[Object correspondence data]
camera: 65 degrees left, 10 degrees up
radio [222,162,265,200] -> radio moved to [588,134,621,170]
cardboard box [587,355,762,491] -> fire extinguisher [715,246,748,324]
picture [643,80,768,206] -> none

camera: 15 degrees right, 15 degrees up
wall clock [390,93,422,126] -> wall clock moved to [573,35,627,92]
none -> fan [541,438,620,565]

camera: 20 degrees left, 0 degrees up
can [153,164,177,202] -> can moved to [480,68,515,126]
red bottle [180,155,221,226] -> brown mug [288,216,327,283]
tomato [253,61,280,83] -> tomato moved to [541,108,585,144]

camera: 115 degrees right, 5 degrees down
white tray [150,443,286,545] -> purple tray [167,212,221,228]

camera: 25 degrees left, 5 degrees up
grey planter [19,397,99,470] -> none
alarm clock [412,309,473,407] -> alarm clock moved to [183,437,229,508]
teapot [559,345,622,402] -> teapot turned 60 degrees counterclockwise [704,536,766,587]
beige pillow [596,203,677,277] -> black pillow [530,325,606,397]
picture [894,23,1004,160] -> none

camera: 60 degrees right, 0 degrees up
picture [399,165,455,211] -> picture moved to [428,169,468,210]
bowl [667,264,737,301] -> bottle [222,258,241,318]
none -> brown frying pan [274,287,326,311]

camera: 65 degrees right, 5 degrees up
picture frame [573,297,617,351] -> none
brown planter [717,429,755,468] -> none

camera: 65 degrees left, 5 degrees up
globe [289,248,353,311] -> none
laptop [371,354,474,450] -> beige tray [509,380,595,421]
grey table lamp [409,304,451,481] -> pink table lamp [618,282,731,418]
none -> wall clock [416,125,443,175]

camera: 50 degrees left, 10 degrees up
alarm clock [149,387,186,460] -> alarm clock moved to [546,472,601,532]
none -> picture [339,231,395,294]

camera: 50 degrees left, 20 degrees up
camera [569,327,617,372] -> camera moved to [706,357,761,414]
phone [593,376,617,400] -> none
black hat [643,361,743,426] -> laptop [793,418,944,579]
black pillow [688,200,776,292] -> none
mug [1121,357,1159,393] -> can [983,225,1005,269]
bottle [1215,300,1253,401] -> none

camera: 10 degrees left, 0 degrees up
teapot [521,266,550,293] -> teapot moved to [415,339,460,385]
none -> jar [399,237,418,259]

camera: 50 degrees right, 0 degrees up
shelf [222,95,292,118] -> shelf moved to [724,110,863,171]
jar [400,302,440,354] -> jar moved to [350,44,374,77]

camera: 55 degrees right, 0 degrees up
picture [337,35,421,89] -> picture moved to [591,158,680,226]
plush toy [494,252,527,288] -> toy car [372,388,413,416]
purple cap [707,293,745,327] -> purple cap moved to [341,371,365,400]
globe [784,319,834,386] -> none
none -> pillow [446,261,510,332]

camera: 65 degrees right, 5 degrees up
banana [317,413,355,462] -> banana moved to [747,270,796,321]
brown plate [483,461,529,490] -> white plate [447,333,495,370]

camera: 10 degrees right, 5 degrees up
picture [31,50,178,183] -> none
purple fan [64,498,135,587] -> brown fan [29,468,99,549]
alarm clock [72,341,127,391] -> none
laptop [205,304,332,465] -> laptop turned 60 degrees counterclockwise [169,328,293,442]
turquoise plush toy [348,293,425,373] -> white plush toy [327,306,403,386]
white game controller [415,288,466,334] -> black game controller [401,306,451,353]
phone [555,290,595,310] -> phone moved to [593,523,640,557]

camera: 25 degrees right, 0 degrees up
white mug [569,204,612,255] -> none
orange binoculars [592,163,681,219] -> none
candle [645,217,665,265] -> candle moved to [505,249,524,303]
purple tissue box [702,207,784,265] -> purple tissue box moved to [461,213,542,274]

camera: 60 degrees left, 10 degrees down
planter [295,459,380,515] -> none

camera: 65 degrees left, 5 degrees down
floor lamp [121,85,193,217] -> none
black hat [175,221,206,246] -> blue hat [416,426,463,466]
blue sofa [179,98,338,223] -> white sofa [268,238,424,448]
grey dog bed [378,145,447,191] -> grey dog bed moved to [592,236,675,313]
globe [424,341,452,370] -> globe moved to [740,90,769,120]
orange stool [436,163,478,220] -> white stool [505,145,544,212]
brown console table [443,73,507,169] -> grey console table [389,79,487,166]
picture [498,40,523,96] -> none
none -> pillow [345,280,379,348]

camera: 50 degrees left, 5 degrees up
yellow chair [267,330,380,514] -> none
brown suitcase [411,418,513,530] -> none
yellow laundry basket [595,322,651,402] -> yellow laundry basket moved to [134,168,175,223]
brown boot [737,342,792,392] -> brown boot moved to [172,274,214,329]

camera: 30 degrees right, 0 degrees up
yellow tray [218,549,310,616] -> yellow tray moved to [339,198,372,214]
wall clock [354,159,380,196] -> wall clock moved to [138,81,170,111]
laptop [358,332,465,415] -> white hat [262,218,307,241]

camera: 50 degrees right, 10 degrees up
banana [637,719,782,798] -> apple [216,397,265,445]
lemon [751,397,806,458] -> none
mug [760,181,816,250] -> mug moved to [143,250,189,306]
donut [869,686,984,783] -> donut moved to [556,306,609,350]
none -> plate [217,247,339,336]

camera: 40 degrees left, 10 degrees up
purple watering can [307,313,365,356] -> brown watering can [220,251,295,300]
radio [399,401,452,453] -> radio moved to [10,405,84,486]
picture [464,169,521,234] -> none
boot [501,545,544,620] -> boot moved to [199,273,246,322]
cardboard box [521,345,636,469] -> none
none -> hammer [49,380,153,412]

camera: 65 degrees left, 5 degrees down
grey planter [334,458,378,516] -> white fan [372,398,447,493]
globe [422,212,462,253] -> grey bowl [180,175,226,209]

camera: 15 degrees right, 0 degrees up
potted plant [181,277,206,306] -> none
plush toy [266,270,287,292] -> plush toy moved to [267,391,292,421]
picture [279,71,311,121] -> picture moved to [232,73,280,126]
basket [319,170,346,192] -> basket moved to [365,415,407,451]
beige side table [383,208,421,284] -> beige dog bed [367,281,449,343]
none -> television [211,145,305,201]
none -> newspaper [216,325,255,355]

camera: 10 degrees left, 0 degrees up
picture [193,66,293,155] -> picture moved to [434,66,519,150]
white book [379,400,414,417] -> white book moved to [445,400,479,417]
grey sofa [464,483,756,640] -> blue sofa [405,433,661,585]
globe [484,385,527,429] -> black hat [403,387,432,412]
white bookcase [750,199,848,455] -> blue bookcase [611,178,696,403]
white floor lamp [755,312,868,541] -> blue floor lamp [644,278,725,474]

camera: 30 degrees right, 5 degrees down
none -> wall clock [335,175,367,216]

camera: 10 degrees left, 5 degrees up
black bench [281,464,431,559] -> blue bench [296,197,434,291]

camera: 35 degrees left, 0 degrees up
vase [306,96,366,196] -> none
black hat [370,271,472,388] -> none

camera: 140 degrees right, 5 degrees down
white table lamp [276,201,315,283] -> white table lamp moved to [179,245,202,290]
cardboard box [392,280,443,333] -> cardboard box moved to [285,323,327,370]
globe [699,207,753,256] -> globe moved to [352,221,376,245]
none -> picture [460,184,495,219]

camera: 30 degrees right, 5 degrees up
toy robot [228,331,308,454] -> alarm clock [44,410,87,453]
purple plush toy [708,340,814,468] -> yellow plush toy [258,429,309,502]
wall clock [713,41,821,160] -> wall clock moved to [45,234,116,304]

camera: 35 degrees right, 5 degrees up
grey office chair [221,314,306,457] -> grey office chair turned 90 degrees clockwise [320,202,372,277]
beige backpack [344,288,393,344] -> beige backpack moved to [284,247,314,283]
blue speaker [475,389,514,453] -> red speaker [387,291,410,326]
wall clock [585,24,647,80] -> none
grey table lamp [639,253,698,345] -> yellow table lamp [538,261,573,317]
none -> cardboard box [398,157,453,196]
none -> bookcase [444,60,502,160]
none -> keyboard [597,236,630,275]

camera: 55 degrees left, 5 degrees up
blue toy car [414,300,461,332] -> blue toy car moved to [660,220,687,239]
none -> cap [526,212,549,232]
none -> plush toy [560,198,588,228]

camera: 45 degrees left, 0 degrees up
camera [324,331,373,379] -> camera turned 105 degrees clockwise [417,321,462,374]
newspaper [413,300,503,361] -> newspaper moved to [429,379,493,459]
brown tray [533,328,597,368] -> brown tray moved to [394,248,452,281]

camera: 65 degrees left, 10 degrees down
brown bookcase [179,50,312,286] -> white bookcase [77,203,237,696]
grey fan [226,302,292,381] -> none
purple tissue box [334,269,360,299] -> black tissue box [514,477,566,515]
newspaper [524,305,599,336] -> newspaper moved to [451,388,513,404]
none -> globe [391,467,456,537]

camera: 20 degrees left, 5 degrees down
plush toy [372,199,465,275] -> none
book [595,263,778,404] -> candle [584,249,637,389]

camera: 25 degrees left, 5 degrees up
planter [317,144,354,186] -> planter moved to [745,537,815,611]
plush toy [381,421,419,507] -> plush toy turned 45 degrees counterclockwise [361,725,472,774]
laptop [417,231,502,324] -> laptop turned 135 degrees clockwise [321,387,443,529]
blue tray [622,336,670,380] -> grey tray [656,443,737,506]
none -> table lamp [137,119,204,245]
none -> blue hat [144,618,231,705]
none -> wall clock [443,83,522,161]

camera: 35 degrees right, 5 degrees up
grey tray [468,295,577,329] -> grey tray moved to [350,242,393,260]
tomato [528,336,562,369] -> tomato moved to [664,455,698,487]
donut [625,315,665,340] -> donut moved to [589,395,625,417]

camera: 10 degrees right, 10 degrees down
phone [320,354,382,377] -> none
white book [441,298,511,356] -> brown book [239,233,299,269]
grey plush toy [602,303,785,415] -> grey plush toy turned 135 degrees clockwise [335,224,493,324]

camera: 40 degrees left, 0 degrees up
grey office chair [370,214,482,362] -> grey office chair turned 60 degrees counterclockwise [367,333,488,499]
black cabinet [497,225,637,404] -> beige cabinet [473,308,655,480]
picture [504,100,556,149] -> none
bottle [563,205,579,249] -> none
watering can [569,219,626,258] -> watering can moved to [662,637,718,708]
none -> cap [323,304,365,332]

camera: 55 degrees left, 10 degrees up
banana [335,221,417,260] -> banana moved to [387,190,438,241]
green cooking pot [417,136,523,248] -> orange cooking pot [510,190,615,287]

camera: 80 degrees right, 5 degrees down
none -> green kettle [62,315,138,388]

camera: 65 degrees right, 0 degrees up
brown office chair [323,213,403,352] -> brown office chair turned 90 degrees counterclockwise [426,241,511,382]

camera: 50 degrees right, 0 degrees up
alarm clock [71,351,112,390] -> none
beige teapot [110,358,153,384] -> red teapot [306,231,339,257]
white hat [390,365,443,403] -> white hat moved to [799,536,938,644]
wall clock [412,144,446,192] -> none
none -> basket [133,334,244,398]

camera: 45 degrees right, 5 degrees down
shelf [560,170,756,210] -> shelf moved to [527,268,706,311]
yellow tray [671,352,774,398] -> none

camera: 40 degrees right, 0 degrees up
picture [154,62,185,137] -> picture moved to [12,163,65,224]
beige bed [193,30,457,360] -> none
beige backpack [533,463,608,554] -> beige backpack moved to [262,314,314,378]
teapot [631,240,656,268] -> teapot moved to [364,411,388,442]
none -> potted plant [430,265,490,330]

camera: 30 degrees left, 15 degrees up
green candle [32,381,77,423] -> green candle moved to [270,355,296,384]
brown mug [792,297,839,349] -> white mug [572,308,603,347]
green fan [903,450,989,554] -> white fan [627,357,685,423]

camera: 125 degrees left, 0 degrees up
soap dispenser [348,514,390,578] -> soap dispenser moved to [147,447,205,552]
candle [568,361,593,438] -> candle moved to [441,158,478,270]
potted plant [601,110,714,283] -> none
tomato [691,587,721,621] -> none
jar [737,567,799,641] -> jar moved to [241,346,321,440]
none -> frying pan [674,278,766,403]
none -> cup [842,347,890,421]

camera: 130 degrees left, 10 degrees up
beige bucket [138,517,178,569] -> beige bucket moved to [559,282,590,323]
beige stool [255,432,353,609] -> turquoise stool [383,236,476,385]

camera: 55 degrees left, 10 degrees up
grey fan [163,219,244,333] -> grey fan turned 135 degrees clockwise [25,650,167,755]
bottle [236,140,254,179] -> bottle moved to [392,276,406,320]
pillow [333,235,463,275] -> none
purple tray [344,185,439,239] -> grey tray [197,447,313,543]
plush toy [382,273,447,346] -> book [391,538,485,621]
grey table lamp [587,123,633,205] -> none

* TASK OBJECTIVE *
Write out only the lines that run from the line containing "brown console table" through the line containing "camera: 40 degrees left, 10 degrees up", both included, exactly as they appear above.

* YOUR SOLUTION *
brown console table [443,73,507,169] -> grey console table [389,79,487,166]
picture [498,40,523,96] -> none
none -> pillow [345,280,379,348]

camera: 50 degrees left, 5 degrees up
yellow chair [267,330,380,514] -> none
brown suitcase [411,418,513,530] -> none
yellow laundry basket [595,322,651,402] -> yellow laundry basket moved to [134,168,175,223]
brown boot [737,342,792,392] -> brown boot moved to [172,274,214,329]

camera: 30 degrees right, 0 degrees up
yellow tray [218,549,310,616] -> yellow tray moved to [339,198,372,214]
wall clock [354,159,380,196] -> wall clock moved to [138,81,170,111]
laptop [358,332,465,415] -> white hat [262,218,307,241]

camera: 50 degrees right, 10 degrees up
banana [637,719,782,798] -> apple [216,397,265,445]
lemon [751,397,806,458] -> none
mug [760,181,816,250] -> mug moved to [143,250,189,306]
donut [869,686,984,783] -> donut moved to [556,306,609,350]
none -> plate [217,247,339,336]

camera: 40 degrees left, 10 degrees up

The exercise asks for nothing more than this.